私の鈴木式

 本日は、2週間振りのヴァイオリンのレッスンでした。 

 ここ4ヶ月程、私は、bナチュラル、fナチュラルの音を レパートリーに加え、左手の中指が、弦上をあっちに行ったり、こっちに行ったりそれはそれは、大忙しである。 (叙述下手のため、ナチュラルについての詳しい説明は、避けさせて頂きます。) 

 さてさて、前回私に与えられた課題は、バッハのメヌエット3。 この曲は、鈴木式バイオリン教法の教本のものである。 鈴木式を理解しようとしない先生に、しつこく鈴木式教本の使用を迫っている私なので、先生は、ここ数ヶ月は、鈴木式教本から課題を出してくれる。 そして、今回の課題、メヌエット3には、bシャープ、bナチュラルの入れ替わりが目まぐるしく入っているのが第一の難関でした。 (ちなみに、頑張って説明しますと、バイオリンでは、各音を出すのは、左手の指の弦を押さえる位置によるものです。ピアノのように、ここを押したら、ドの音が出る、というものではありません。自分で音を探って、その音が出る場所を、左手の指で押さえなければいけません。) そして、bシャープもbナチュラルも 同じ第2指(中指)で押さえますが、半音違いのため、指を押さえる位置が、微妙に異なります。 先ほど申した、第一難関の理由は、同じ弟2指を使うのに、1曲弾いている間に、押さえる位置を何度も変えなければいけないからです。

 

 さて、先生は、この難関の事がかなり気になっていたようですが、まずは、通しで私が弾いてみますと、この難関は、全く難関になっていなかったことに、驚かれていました。(他の点で、注意された箇所は、多かったのですが)先生は、「あなたは、bナチュラルも、bシャープも見事に弾きこなし、しっかり楽譜が読めているのねえ。」 ここに、意義あり! 「先生、違うんです。 私は、この曲を過去5年間、何千回と聴いてきたんです。だから、その音に合うように、自然に指が位置を変えるんです。」 「それでも、楽譜が読めなきゃ、あなたのように弾けないわよ。」 「いいえ、楽譜など、見てるふりして、何も見ていません。今、どこを弾いているか、『その箇所を指せ』等と言われたら、もうおしまいです。」と、心の中でつぶやきました。

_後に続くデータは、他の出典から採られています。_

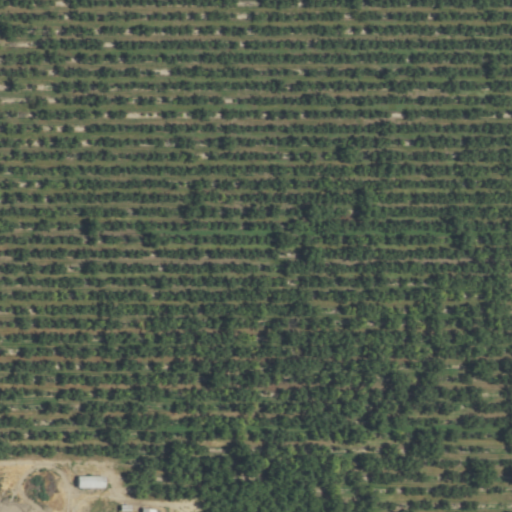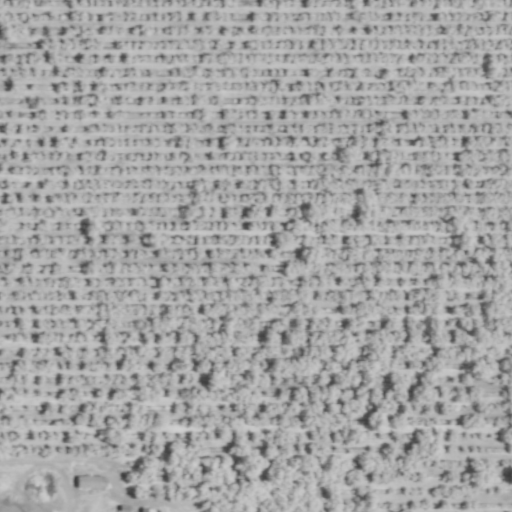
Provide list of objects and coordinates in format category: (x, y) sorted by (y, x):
crop: (255, 255)
building: (86, 480)
road: (178, 507)
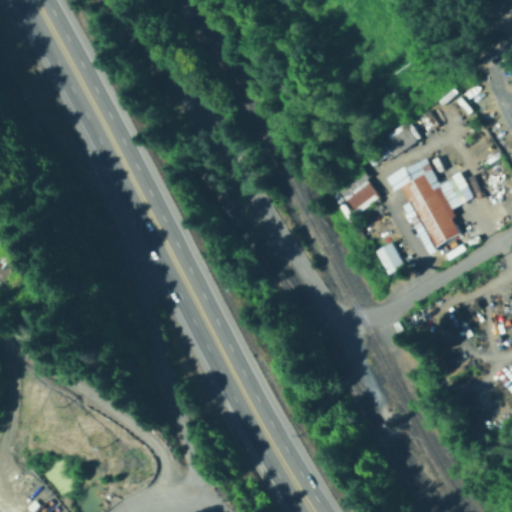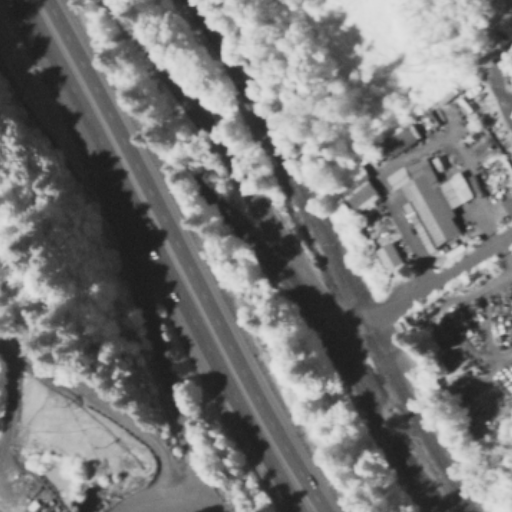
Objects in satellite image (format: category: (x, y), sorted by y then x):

 私は、この先生を私と綾花のバイオリンの先生と決めた時、鈴木式については、かなり妥協しました。この先生には、鈴木式は、理解出来ないんです。 それでも、ド素人の私にとっては、学ばせてもらえるものが多かったので、この先生から学べるものをすべて学ぼうと、心に誓いを立てて、入門したわけです。 それでも、家での練習は、鈴木式環境を取り入れて行なっております。いわば、自家製鈴木式とでも申しましょうか。(日本でお世話になっている先生は、鈴木式公認の先生で、この先生に電話で、教えを被る事もあります) 

 上手く説明出来ませんが、今回の、私と先生との考えのギャップは、鈴木式を理解しているどうか、というところにあると思います。 鈴木式では、与えられた課題曲のお手本(教本には、課題曲の演奏されたCDが必ずついてきます)を何度も聴いて、音楽を感情の一部とする事。 これは、例えば、言葉を話す時、感情と使う言葉が一致するという事に似ています。 課題曲を、心の中の言葉として、バイオリン上で再現するということ。 そのためには、その曲を見事に弾いたお手本が必要なんです。 鈴木式では、このお手本を自分の感情に置き換える事は、楽譜を読む事より重要だと言われています。 (この点において、従来の教法支持者の反感があるわけです。) そして、今回のメヌエット3に関しては、私は、鈴木式の成果だと実感しています。(課題曲の練習を始めて依頼、ほとんど楽譜を読まずに弾いていましたから。)←先生が知ったら、激怒するかも、、、、、

 

 しかし、コチラの先生のおっしゃりたい事も、良くわかります。 早くから楽譜を読める癖を付けておかないと、万が一オーケストラで弾くことになった場合に、楽譜を通しての指揮者の指示が分からなかったら、使い物にならない!と。そういう事です。 でもねえ、私は、そんなたいそうなことは、考えていなくて、ただ好きな音楽を弾いてみたいって、それだけなの。 だから、音楽を自分の感情ベースで弾けるように養育してくれる鈴木式が好き。 そういう事なんです。でも、綾花の場合は、やっぱり楽譜読めるようにしておいた方がいいかな、、、本人は、将来バイオリンの先生になりたいって言っているし。